I highly recommend traveling...

However, I would venture to say this mindset of preparing for a currently-nonexistent future, has severely damaged my outlook on life.

My eighteenth birthday came and went, but there isn't a reasonable marriage prospect in sight.  (In reality, it takes the guys longer to "get ready" for marriage than it does the women, but that doesn't change the fact that my life is currently prospect-less.)  Pretty much, I've just been waiting... waiting for my knight in shining armor, waiting for my life to start, waiting for a chance to use all these skills I've learned.  But should I be waiting?  And more importantly, should I be rushing toward my future?

... and cliff jumping!
In reality, today is the future of your yesterday.  And tomorrow is the future of today.  Future doesn't have to mean five, twenty, or fifty years.  But how many of us wake up in the morning and think, "Yes!  This is my future.  This is what I've been striving for my whole life!"?  You may if you've suddenly woken up to the sun rising over your college graduation or your wedding day.  However, how many of us do that on a daily basis?

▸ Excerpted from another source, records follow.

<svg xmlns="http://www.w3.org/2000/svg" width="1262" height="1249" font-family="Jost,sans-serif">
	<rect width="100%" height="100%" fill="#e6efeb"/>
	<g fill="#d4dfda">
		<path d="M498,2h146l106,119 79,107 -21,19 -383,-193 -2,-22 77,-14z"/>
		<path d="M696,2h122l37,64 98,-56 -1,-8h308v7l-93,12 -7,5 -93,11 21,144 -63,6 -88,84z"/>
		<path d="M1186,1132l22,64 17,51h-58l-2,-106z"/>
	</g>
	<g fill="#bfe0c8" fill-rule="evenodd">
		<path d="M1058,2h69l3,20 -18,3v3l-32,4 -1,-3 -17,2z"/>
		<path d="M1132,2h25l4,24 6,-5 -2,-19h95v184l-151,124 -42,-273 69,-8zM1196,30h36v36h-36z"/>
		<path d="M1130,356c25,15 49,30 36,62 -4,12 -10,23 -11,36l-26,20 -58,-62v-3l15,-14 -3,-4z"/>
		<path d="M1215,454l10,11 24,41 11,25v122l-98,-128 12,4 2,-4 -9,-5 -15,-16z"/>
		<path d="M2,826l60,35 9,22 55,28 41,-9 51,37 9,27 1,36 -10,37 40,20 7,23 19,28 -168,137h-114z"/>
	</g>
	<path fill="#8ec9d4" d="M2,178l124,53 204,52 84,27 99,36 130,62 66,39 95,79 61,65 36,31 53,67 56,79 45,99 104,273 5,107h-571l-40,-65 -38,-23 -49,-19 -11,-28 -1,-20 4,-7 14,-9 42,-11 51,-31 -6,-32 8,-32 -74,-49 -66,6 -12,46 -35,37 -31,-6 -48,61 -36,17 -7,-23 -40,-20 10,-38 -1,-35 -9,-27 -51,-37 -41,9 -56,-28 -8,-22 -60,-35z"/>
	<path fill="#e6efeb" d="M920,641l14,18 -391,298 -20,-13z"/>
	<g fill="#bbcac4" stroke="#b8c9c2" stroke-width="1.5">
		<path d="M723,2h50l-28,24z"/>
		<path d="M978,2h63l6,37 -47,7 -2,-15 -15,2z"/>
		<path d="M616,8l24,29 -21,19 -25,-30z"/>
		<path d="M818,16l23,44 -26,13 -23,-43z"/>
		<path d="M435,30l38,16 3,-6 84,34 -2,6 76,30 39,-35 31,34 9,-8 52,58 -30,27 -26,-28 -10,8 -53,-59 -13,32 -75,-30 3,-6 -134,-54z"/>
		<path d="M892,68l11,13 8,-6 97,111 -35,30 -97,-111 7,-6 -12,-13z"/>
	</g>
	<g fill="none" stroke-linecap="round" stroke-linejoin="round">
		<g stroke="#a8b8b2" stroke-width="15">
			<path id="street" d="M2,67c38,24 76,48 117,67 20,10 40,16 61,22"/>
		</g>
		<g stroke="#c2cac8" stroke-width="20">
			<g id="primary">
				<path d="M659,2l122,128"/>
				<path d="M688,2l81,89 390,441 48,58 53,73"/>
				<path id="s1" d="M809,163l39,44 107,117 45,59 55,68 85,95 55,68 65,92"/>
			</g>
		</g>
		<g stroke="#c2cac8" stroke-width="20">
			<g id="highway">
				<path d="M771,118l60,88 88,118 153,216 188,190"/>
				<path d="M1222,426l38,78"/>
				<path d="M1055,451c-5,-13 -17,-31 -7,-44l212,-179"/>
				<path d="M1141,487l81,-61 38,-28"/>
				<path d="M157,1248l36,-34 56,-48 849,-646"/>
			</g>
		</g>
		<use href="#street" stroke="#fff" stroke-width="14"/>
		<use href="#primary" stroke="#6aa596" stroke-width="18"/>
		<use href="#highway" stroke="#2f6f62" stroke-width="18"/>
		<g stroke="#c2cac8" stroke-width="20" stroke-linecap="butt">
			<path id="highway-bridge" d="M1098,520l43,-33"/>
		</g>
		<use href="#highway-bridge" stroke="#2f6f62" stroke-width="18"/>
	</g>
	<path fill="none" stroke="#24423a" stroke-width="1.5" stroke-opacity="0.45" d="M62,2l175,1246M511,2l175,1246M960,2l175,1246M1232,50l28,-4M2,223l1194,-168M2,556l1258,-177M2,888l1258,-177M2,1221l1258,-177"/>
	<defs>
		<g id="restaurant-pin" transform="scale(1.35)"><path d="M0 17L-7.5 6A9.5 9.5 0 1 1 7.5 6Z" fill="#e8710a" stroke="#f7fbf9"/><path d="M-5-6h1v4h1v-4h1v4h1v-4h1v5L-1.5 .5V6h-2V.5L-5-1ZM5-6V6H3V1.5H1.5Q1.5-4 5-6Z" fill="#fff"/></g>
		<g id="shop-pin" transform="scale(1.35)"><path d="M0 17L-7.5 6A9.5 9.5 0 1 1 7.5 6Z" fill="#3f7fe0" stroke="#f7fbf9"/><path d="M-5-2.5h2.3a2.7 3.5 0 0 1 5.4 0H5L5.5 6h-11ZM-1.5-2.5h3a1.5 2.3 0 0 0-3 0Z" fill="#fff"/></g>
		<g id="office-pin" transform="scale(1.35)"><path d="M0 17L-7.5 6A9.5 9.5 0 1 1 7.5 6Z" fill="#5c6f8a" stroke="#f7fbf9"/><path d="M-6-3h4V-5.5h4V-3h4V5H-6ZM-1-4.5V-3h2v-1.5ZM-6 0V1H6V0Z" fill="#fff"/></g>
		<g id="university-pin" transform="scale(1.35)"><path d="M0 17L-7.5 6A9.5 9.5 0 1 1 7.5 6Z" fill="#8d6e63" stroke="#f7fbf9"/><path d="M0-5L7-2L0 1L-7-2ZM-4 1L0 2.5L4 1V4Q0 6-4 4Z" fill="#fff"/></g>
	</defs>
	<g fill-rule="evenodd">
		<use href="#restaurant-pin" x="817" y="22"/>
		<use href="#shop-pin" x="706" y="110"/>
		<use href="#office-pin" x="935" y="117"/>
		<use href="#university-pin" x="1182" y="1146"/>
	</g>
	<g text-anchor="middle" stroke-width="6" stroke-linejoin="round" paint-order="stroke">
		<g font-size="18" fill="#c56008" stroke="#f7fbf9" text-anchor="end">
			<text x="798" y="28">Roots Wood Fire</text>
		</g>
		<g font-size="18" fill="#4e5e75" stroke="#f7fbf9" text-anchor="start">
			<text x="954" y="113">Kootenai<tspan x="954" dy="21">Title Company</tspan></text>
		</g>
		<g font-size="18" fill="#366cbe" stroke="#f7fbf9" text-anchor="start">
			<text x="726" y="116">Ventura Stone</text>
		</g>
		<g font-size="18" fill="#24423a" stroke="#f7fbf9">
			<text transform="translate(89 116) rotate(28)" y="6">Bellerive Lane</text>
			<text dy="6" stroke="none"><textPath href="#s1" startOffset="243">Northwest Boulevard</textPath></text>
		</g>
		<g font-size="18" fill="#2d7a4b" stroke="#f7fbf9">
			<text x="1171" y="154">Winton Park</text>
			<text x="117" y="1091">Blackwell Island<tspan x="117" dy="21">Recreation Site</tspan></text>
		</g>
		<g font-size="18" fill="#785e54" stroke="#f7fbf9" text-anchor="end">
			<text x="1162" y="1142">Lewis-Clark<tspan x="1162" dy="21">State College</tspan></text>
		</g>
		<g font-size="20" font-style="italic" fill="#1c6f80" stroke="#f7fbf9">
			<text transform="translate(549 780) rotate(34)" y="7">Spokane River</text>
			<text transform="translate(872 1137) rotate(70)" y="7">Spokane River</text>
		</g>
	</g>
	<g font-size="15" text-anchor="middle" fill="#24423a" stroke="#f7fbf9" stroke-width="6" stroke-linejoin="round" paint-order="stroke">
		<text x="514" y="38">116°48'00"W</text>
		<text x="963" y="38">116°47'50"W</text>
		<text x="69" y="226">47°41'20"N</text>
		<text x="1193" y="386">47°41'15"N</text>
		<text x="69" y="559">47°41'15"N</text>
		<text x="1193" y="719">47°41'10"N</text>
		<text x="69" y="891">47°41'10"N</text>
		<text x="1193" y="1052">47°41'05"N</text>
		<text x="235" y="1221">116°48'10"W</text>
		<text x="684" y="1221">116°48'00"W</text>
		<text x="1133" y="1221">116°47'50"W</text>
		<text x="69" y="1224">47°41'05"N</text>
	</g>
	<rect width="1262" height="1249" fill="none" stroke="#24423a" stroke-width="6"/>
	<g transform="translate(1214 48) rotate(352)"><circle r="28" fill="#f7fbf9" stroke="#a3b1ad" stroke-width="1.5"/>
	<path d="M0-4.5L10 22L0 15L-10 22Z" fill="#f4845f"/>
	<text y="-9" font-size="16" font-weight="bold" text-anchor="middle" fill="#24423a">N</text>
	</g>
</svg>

To all the single girls out there, you are precious for who you are and what you do on a daily basis - not because of the wife and mother you will one day be, not because in a year you will be a published author, not because you have graduated with honors and plan to achieve great success in your homeschooling... you are an integral part of God's plan right now.  You are the key piece to your neighborhood, school, choir, and family.  You don't need a man to make you worthy of life, you don't need a family to make you important in God's grand plan, you don't need children in order to be a success in your Christian community.

This is your life.  Here.  Now.  Today.  Not tomorrow, not next week, not next year.  This is [hopefully] the only time in your life you will be single.  Do you embrace your singleness as fully as you should?  This is the only time in your life when you can earn anything and everything you want without fear of failing your overwhelming familial duties at home.  Are you taking this opportunity to experience life?  This is the only time in your life when you can serve God with your abundant time.  Do you clear your schedule to make way for His work?  And most of all, are you living life fully, without a doubt experiencing, living, loving, and learning everything you possibly can?  You will never ever get this day back, you will never ever get this phase of your life back.  Don't waste it waiting for your future.  You are living your future right now. 

I strive to embrace my life, one day, one hour, one minute, one second at a time.  I encourage you to do the same, because if you don't... it will pass before you know it.